I problemi dell’avvocata però non rientrano. «Il mio medico – riprende – mi consigliò di recarmi a Ragusa. Nonostante non sentissi il bambino come prima e fossi piena di liquidi, dall’ospedale mi mandarono a casa dicendo di non preoccuparmi. Poco dopo, su insistenza di una amica, chiamai ancora in ospedale anticipando la telefonata con l’invio dei risultati delle analisi via fax, ma il medico mi rinviò a una visita presso il suo studio privato». Secondo il racconto della 40enne, la situazione precipita il sette maggio. «Andai in una farmacia per misurare la pressione che risultò troppo alta – spiega – tanto che chiamarono il 118. Arrivata all’ospedale di Modica, mi sottoposero a ecografia e venne fuori che il bambino era morto. Io ero in condizioni gravissime, con problemi a fegato e reni, mi fecero espellere il feto in un corridoio prima di arrivare in sala parto». Adesso la donna chiede «che gli inquirenti facciano chiarezza. È mio diritto – dice – sapere cosa è accaduto e per quale motivo la situazione è precipitata. Voglio raccontare questa storia – conclude – perché mi reputo una miracolata, non sono morta solo per puro caso, non voglio che nessuna altra donna possa vivere la mia esperienza, che mi ha segnato la vita».

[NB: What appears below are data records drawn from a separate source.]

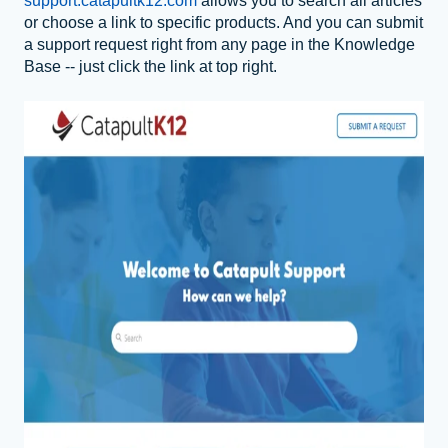
support.catapultk12.com
allows you to
search all articles
or choose a link to specific products. And you can submit
a support request right from any page in the Knowledge
Base -- just click the link at top right.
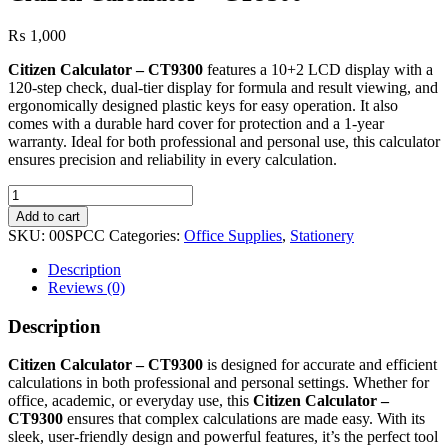
₨
1,000
Citizen Calculator – CT9300
features a 10+2 LCD display with a
120-step check, dual-tier display for formula and result viewing, and
ergonomically designed plastic keys for easy operation. It also
comes with a durable hard cover for protection and a 1-year
warranty. Ideal for both professional and personal use, this calculator
ensures precision and reliability in every calculation.
Citizen
Calculator
Add to cart
–
SKU:
00SPCC
Categories:
Office Supplies
,
Stationery
CT9300
quantity
Description
Reviews (0)
Description
Citizen Calculator – CT9300
is designed for accurate and efficient
calculations in both professional and personal settings. Whether for
office, academic, or everyday use, this
Citizen Calculator –
CT9300
ensures that complex calculations are made easy. With its
sleek, user-friendly design and powerful features, it’s the perfect tool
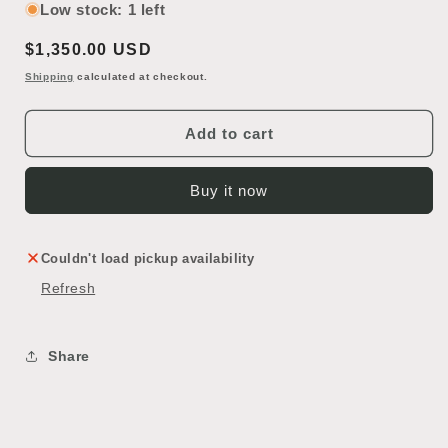
for
for
Low stock: 1 left
Art
Art
Regular
$1,350.00 USD
Glass
Glass
Bi-
Bi-
price
Shipping
calculated at checkout.
Fold
Fold
Door
Door
Add to cart
Buy it now
Couldn't load pickup availability
Refresh
Share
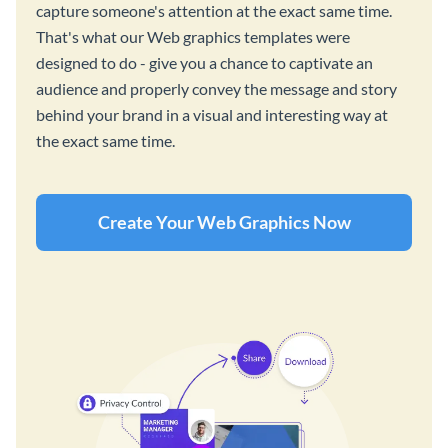
capture someone's attention at the exact same time.
That's what our Web graphics templates were
designed to do - give you a chance to captivate an
audience and properly convey the message and story
behind your brand in a visual and interesting way at
the exact same time.
Create Your Web Graphics Now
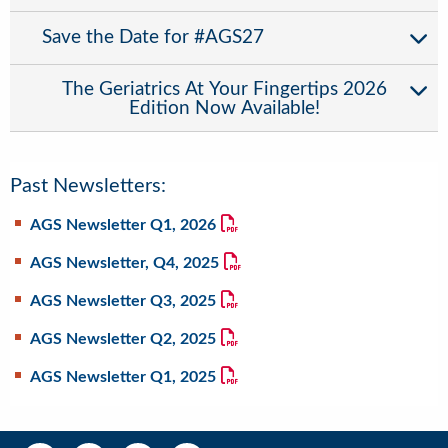
Save the Date for #AGS27
The Geriatrics At Your Fingertips 2026
Edition Now Available!
Past Newsletters:
AGS Newsletter Q1, 2026
AGS Newsletter, Q4, 2025
AGS Newsletter Q3, 2025
AGS Newsletter Q2, 2025
AGS Newsletter Q1, 2025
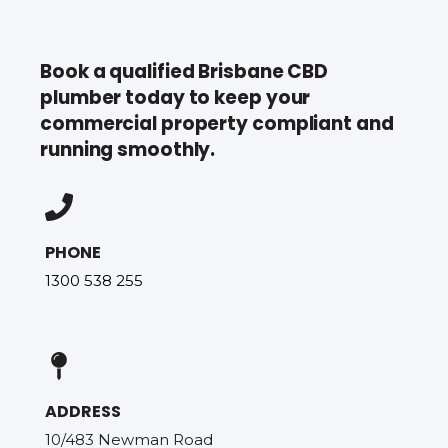
Book a qualified Brisbane CBD
plumber today to keep your
commercial property compliant and
running smoothly.
PHONE
1300 538 255
ADDRESS
10/483 Newman Road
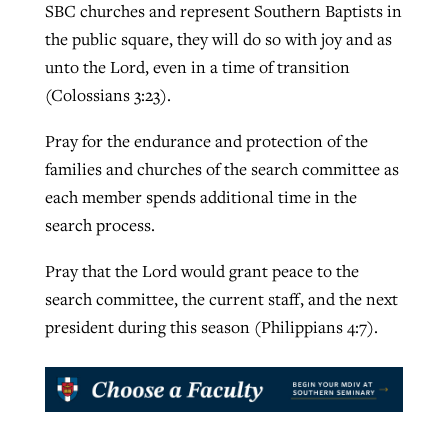
SBC churches and represent Southern Baptists in
the public square, they will do so with joy and as
unto the Lord, even in a time of transition
(Colossians 3:23).
Pray for the endurance and protection of the
families and churches of the search committee as
each member spends additional time in the
search process.
Pray that the Lord would grant peace to the
search committee, the current staff, and the next
president during this season (Philippians 4:7).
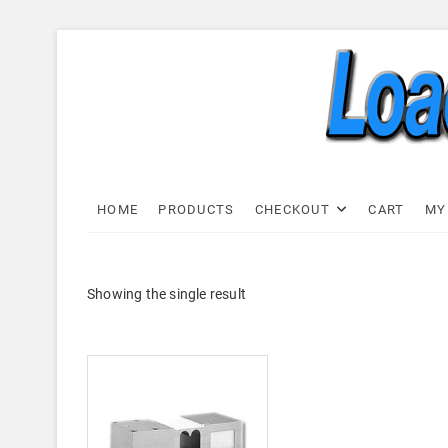
Skip
to
content
Load C
LOAD CELL EXPRESS
HOME
PRODUCTS
CHECKOUT
CART
MY
Showing the single result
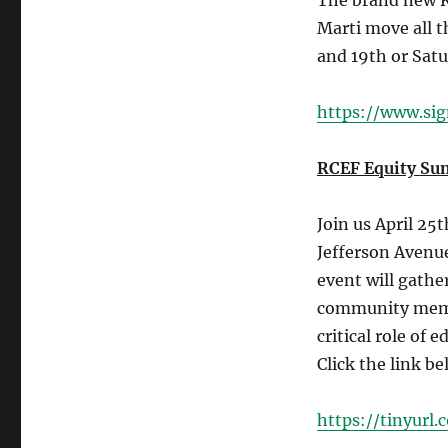
The brand new K
Marti move all t
and 19th or Satu
https://www.si
RCEF Equity Su
Join us April 25
Jefferson Avenu
event will gathe
community membe
critical role of
Click the link be
https://tinyur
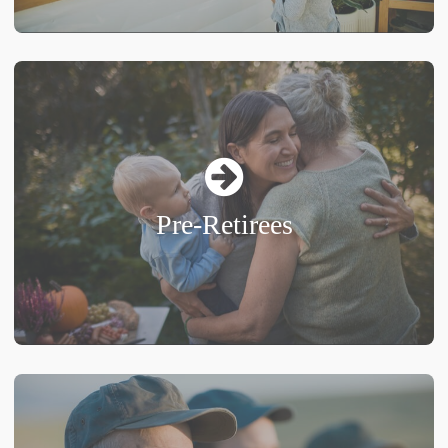
Pre-Retirees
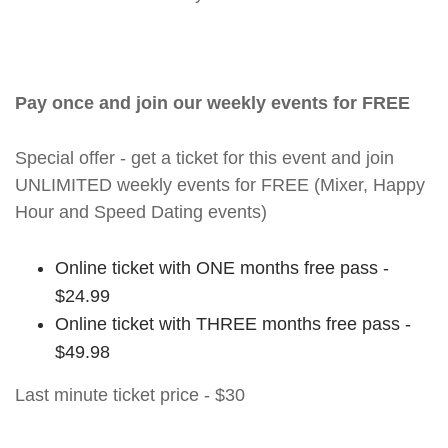
Pay once and join our weekly events for FREE
Special offer - get a ticket for this event and join
UNLIMITED weekly events for FREE (Mixer, Happy
Hour and Speed Dating events)
Online ticket with ONE months free pass -
$24.99
Online ticket with THREE months free pass -
$49.98
Last minute ticket price - $30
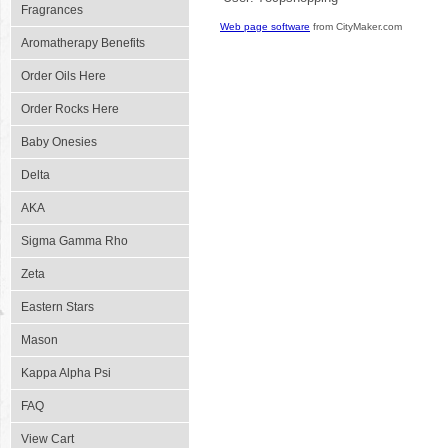
Fragrances
Web page software
from CityMaker.com
Aromatherapy Benefits
Order Oils Here
Order Rocks Here
Baby Onesies
Delta
AKA
Sigma Gamma Rho
Zeta
Eastern Stars
Mason
Kappa Alpha Psi
FAQ
View Cart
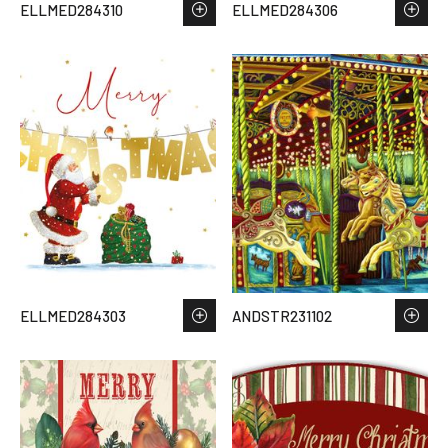
ELLMED284310
ELLMED284306
ELLMED284303
ANDSTR231102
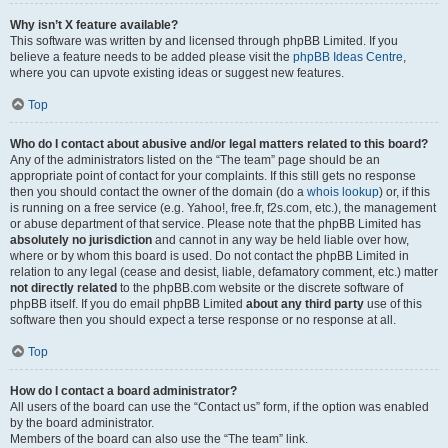
Why isn’t X feature available?
This software was written by and licensed through phpBB Limited. If you
believe a feature needs to be added please visit the
phpBB Ideas Centre
,
where you can upvote existing ideas or suggest new features.
Top
Who do I contact about abusive and/or legal matters related to this board?
Any of the administrators listed on the “The team” page should be an
appropriate point of contact for your complaints. If this still gets no response
then you should contact the owner of the domain (do a
whois lookup
) or, if this
is running on a free service (e.g. Yahoo!, free.fr, f2s.com, etc.), the management
or abuse department of that service. Please note that the phpBB Limited has
absolutely no jurisdiction
and cannot in any way be held liable over how,
where or by whom this board is used. Do not contact the phpBB Limited in
relation to any legal (cease and desist, liable, defamatory comment, etc.) matter
not directly related
to the phpBB.com website or the discrete software of
phpBB itself. If you do email phpBB Limited
about any third party
use of this
software then you should expect a terse response or no response at all.
Top
How do I contact a board administrator?
All users of the board can use the “Contact us” form, if the option was enabled
by the board administrator.
Members of the board can also use the “The team” link.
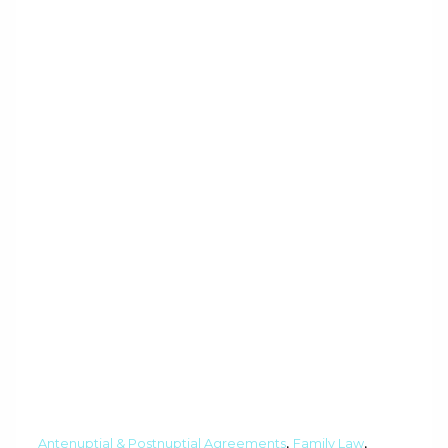
,
,
Antenuptial & Postnuptial Agreements
Family Law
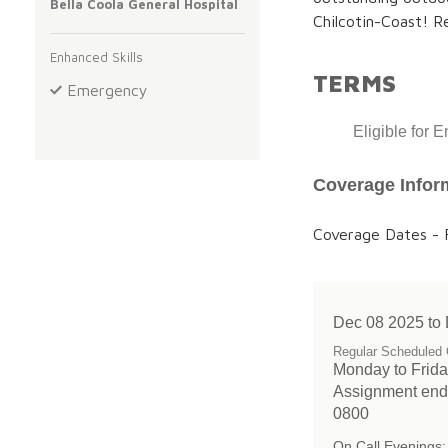
Bella Coola General Hospital
Chilcotin-Coast! R
Enhanced Skills
TERMS
Emergency
Eligible for 
Coverage Infor
Coverage Dates - F
Dec 08 2025 to
Regular Scheduled 
Monday to Friday
Assignment end
0800
On Call Evenings:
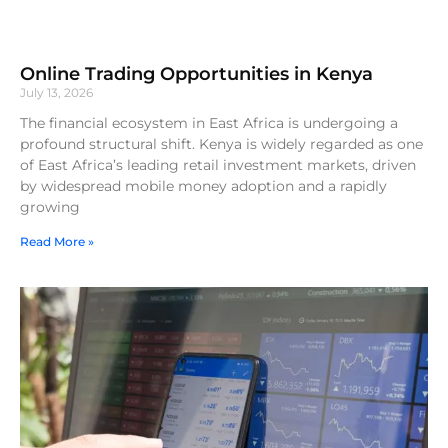
Online Trading Opportunities in Kenya
July 13, 2026
The financial ecosystem in East Africa is undergoing a
profound structural shift. Kenya is widely regarded as one
of East Africa’s leading retail investment markets, driven
by widespread mobile money adoption and a rapidly
growing
Read More »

A chiedere l’invio degli ispettori all’ospedale di Modica sono stati sia il deputato nazionale Nino Minardo che quello regionale Giorgio Assenza. E il ministero della Salute si sarebbe mosso per avviare l’iter. Tuttavia, il direttore generale dell’Asp iblea, Maurizio Aricò sostiene di «non aver ricevuto alcuna informazione ufficiale in tal senso» e preferisce non aggiungere altro.